**To do:** What are the lines from the top of the entries through the one with "-33,7 +33,7 @@"? Write them out exactly, with no pictures.

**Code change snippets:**
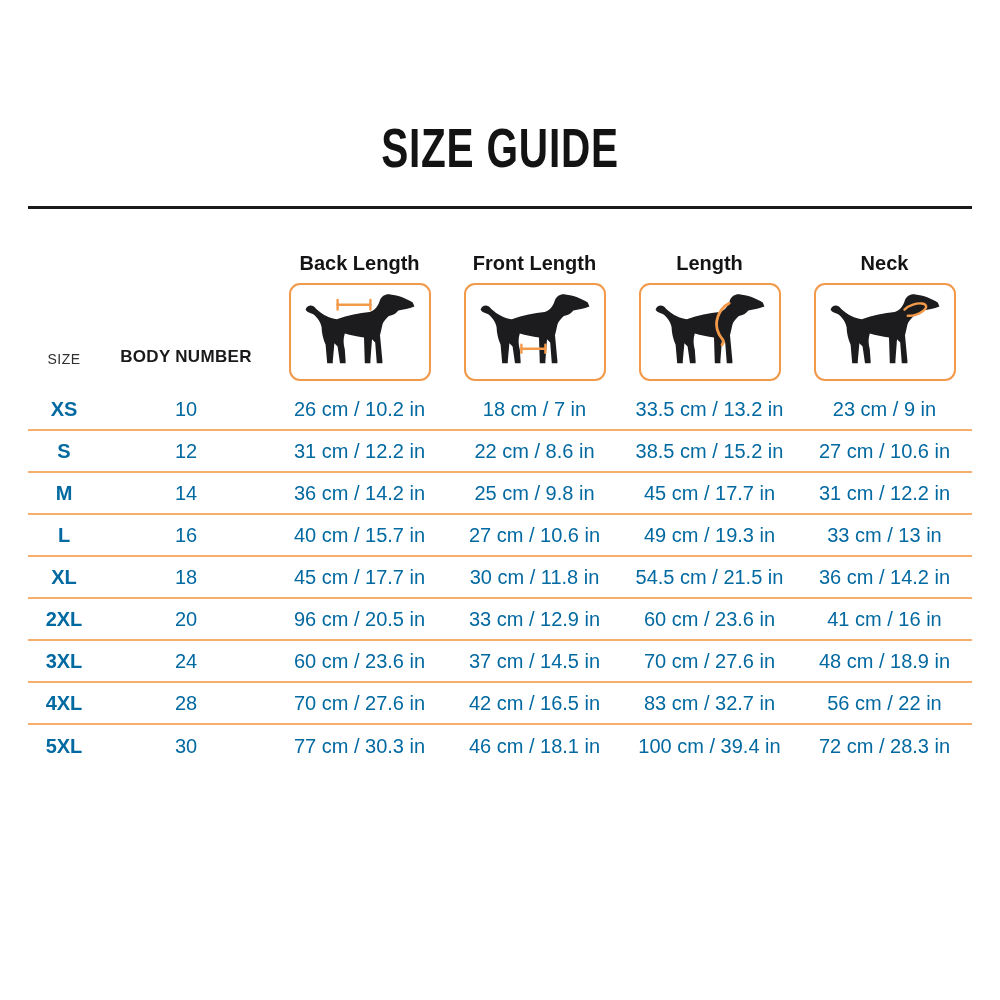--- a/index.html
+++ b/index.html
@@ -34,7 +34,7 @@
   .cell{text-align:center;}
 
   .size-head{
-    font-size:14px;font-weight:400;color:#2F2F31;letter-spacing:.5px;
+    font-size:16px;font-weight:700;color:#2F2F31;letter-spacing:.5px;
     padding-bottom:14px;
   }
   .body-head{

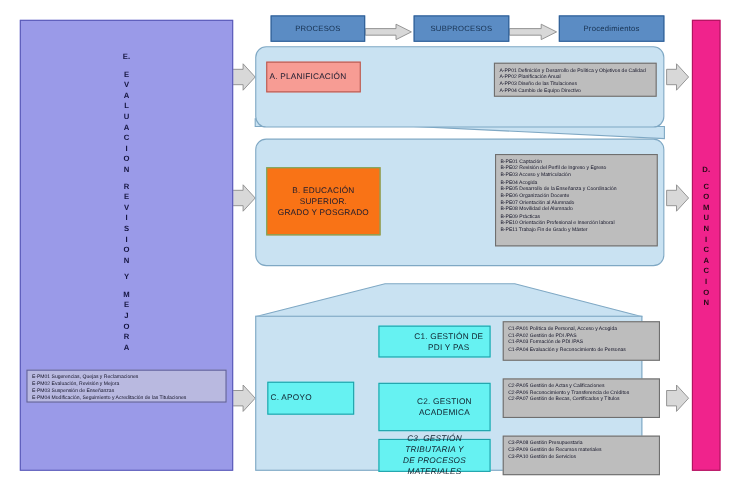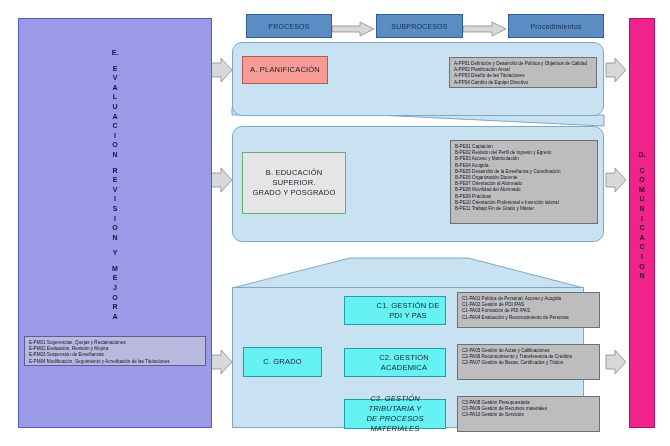--- a/index.html
+++ b/index.html
@@ -30,7 +30,7 @@
   .panel.rnd{border-radius:10px;}
 
   
-  .pbox{display:flex;align-items:center;justify-content:center;text-align:center;
+  .pbox{display:flex;align-items:center;text-align:center;
      font-size:7.5px;line-height:10px;letter-spacing:.2px;padding:2px;}
   .pbox.pink{background:#f79c94;border:1px solid #b55a52;color:#1a1a2e;}
   .pbox.green{background:#e5e5e5;border:1px solid #6ab06a;color:#1a1a2e;}

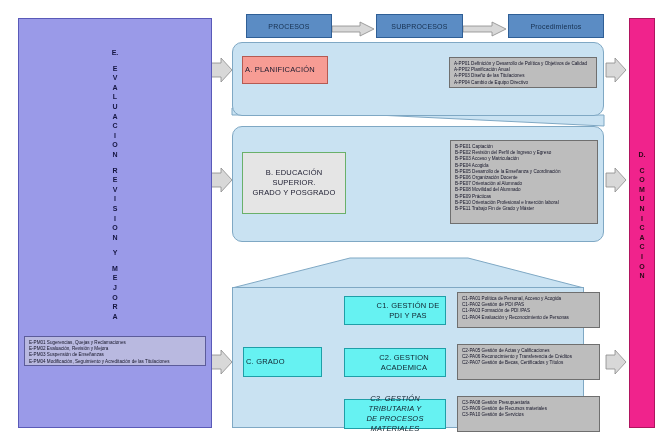--- a/index.html
+++ b/index.html
@@ -33,7 +33,7 @@
   .pbox{display:flex;align-items:center;text-align:center;
      font-size:7.5px;line-height:10px;letter-spacing:.2px;padding:2px;}
   .pbox.pink{background:#f79c94;border:1px solid #b55a52;color:#1a1a2e;}
-  .pbox.green{background:#e5e5e5;border:1px solid #6ab06a;color:#1a1a2e;}
+  .pbox.green{background:#f97316;border:1px solid #6ab06a;color:#1a1a2e;}
   .pbox.cyan{background:#66f2f2;border:1px solid #1f9fa8;color:#10222e;}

**Result of this task:**
--- a/index.html
+++ b/index.html
@@ -34,7 +34,7 @@
   .cell{text-align:center;}
 
   .size-head{
-    font-size:14px;font-weight:400;color:#2F2F31;letter-spacing:.5px;
+    font-size:16px;font-weight:700;color:#2F2F31;letter-spacing:.5px;
     padding-bottom:14px;
   }
   .body-head{

--- a/index.html
+++ b/index.html
@@ -30,7 +30,7 @@
   .panel.rnd{border-radius:10px;}
 
   
-  .pbox{display:flex;align-items:center;justify-content:center;text-align:center;
+  .pbox{display:flex;align-items:center;text-align:center;
      font-size:7.5px;line-height:10px;letter-spacing:.2px;padding:2px;}
   .pbox.pink{background:#f79c94;border:1px solid #b55a52;color:#1a1a2e;}
   .pbox.green{background:#e5e5e5;border:1px solid #6ab06a;color:#1a1a2e;}

--- a/index.html
+++ b/index.html
@@ -33,7 +33,7 @@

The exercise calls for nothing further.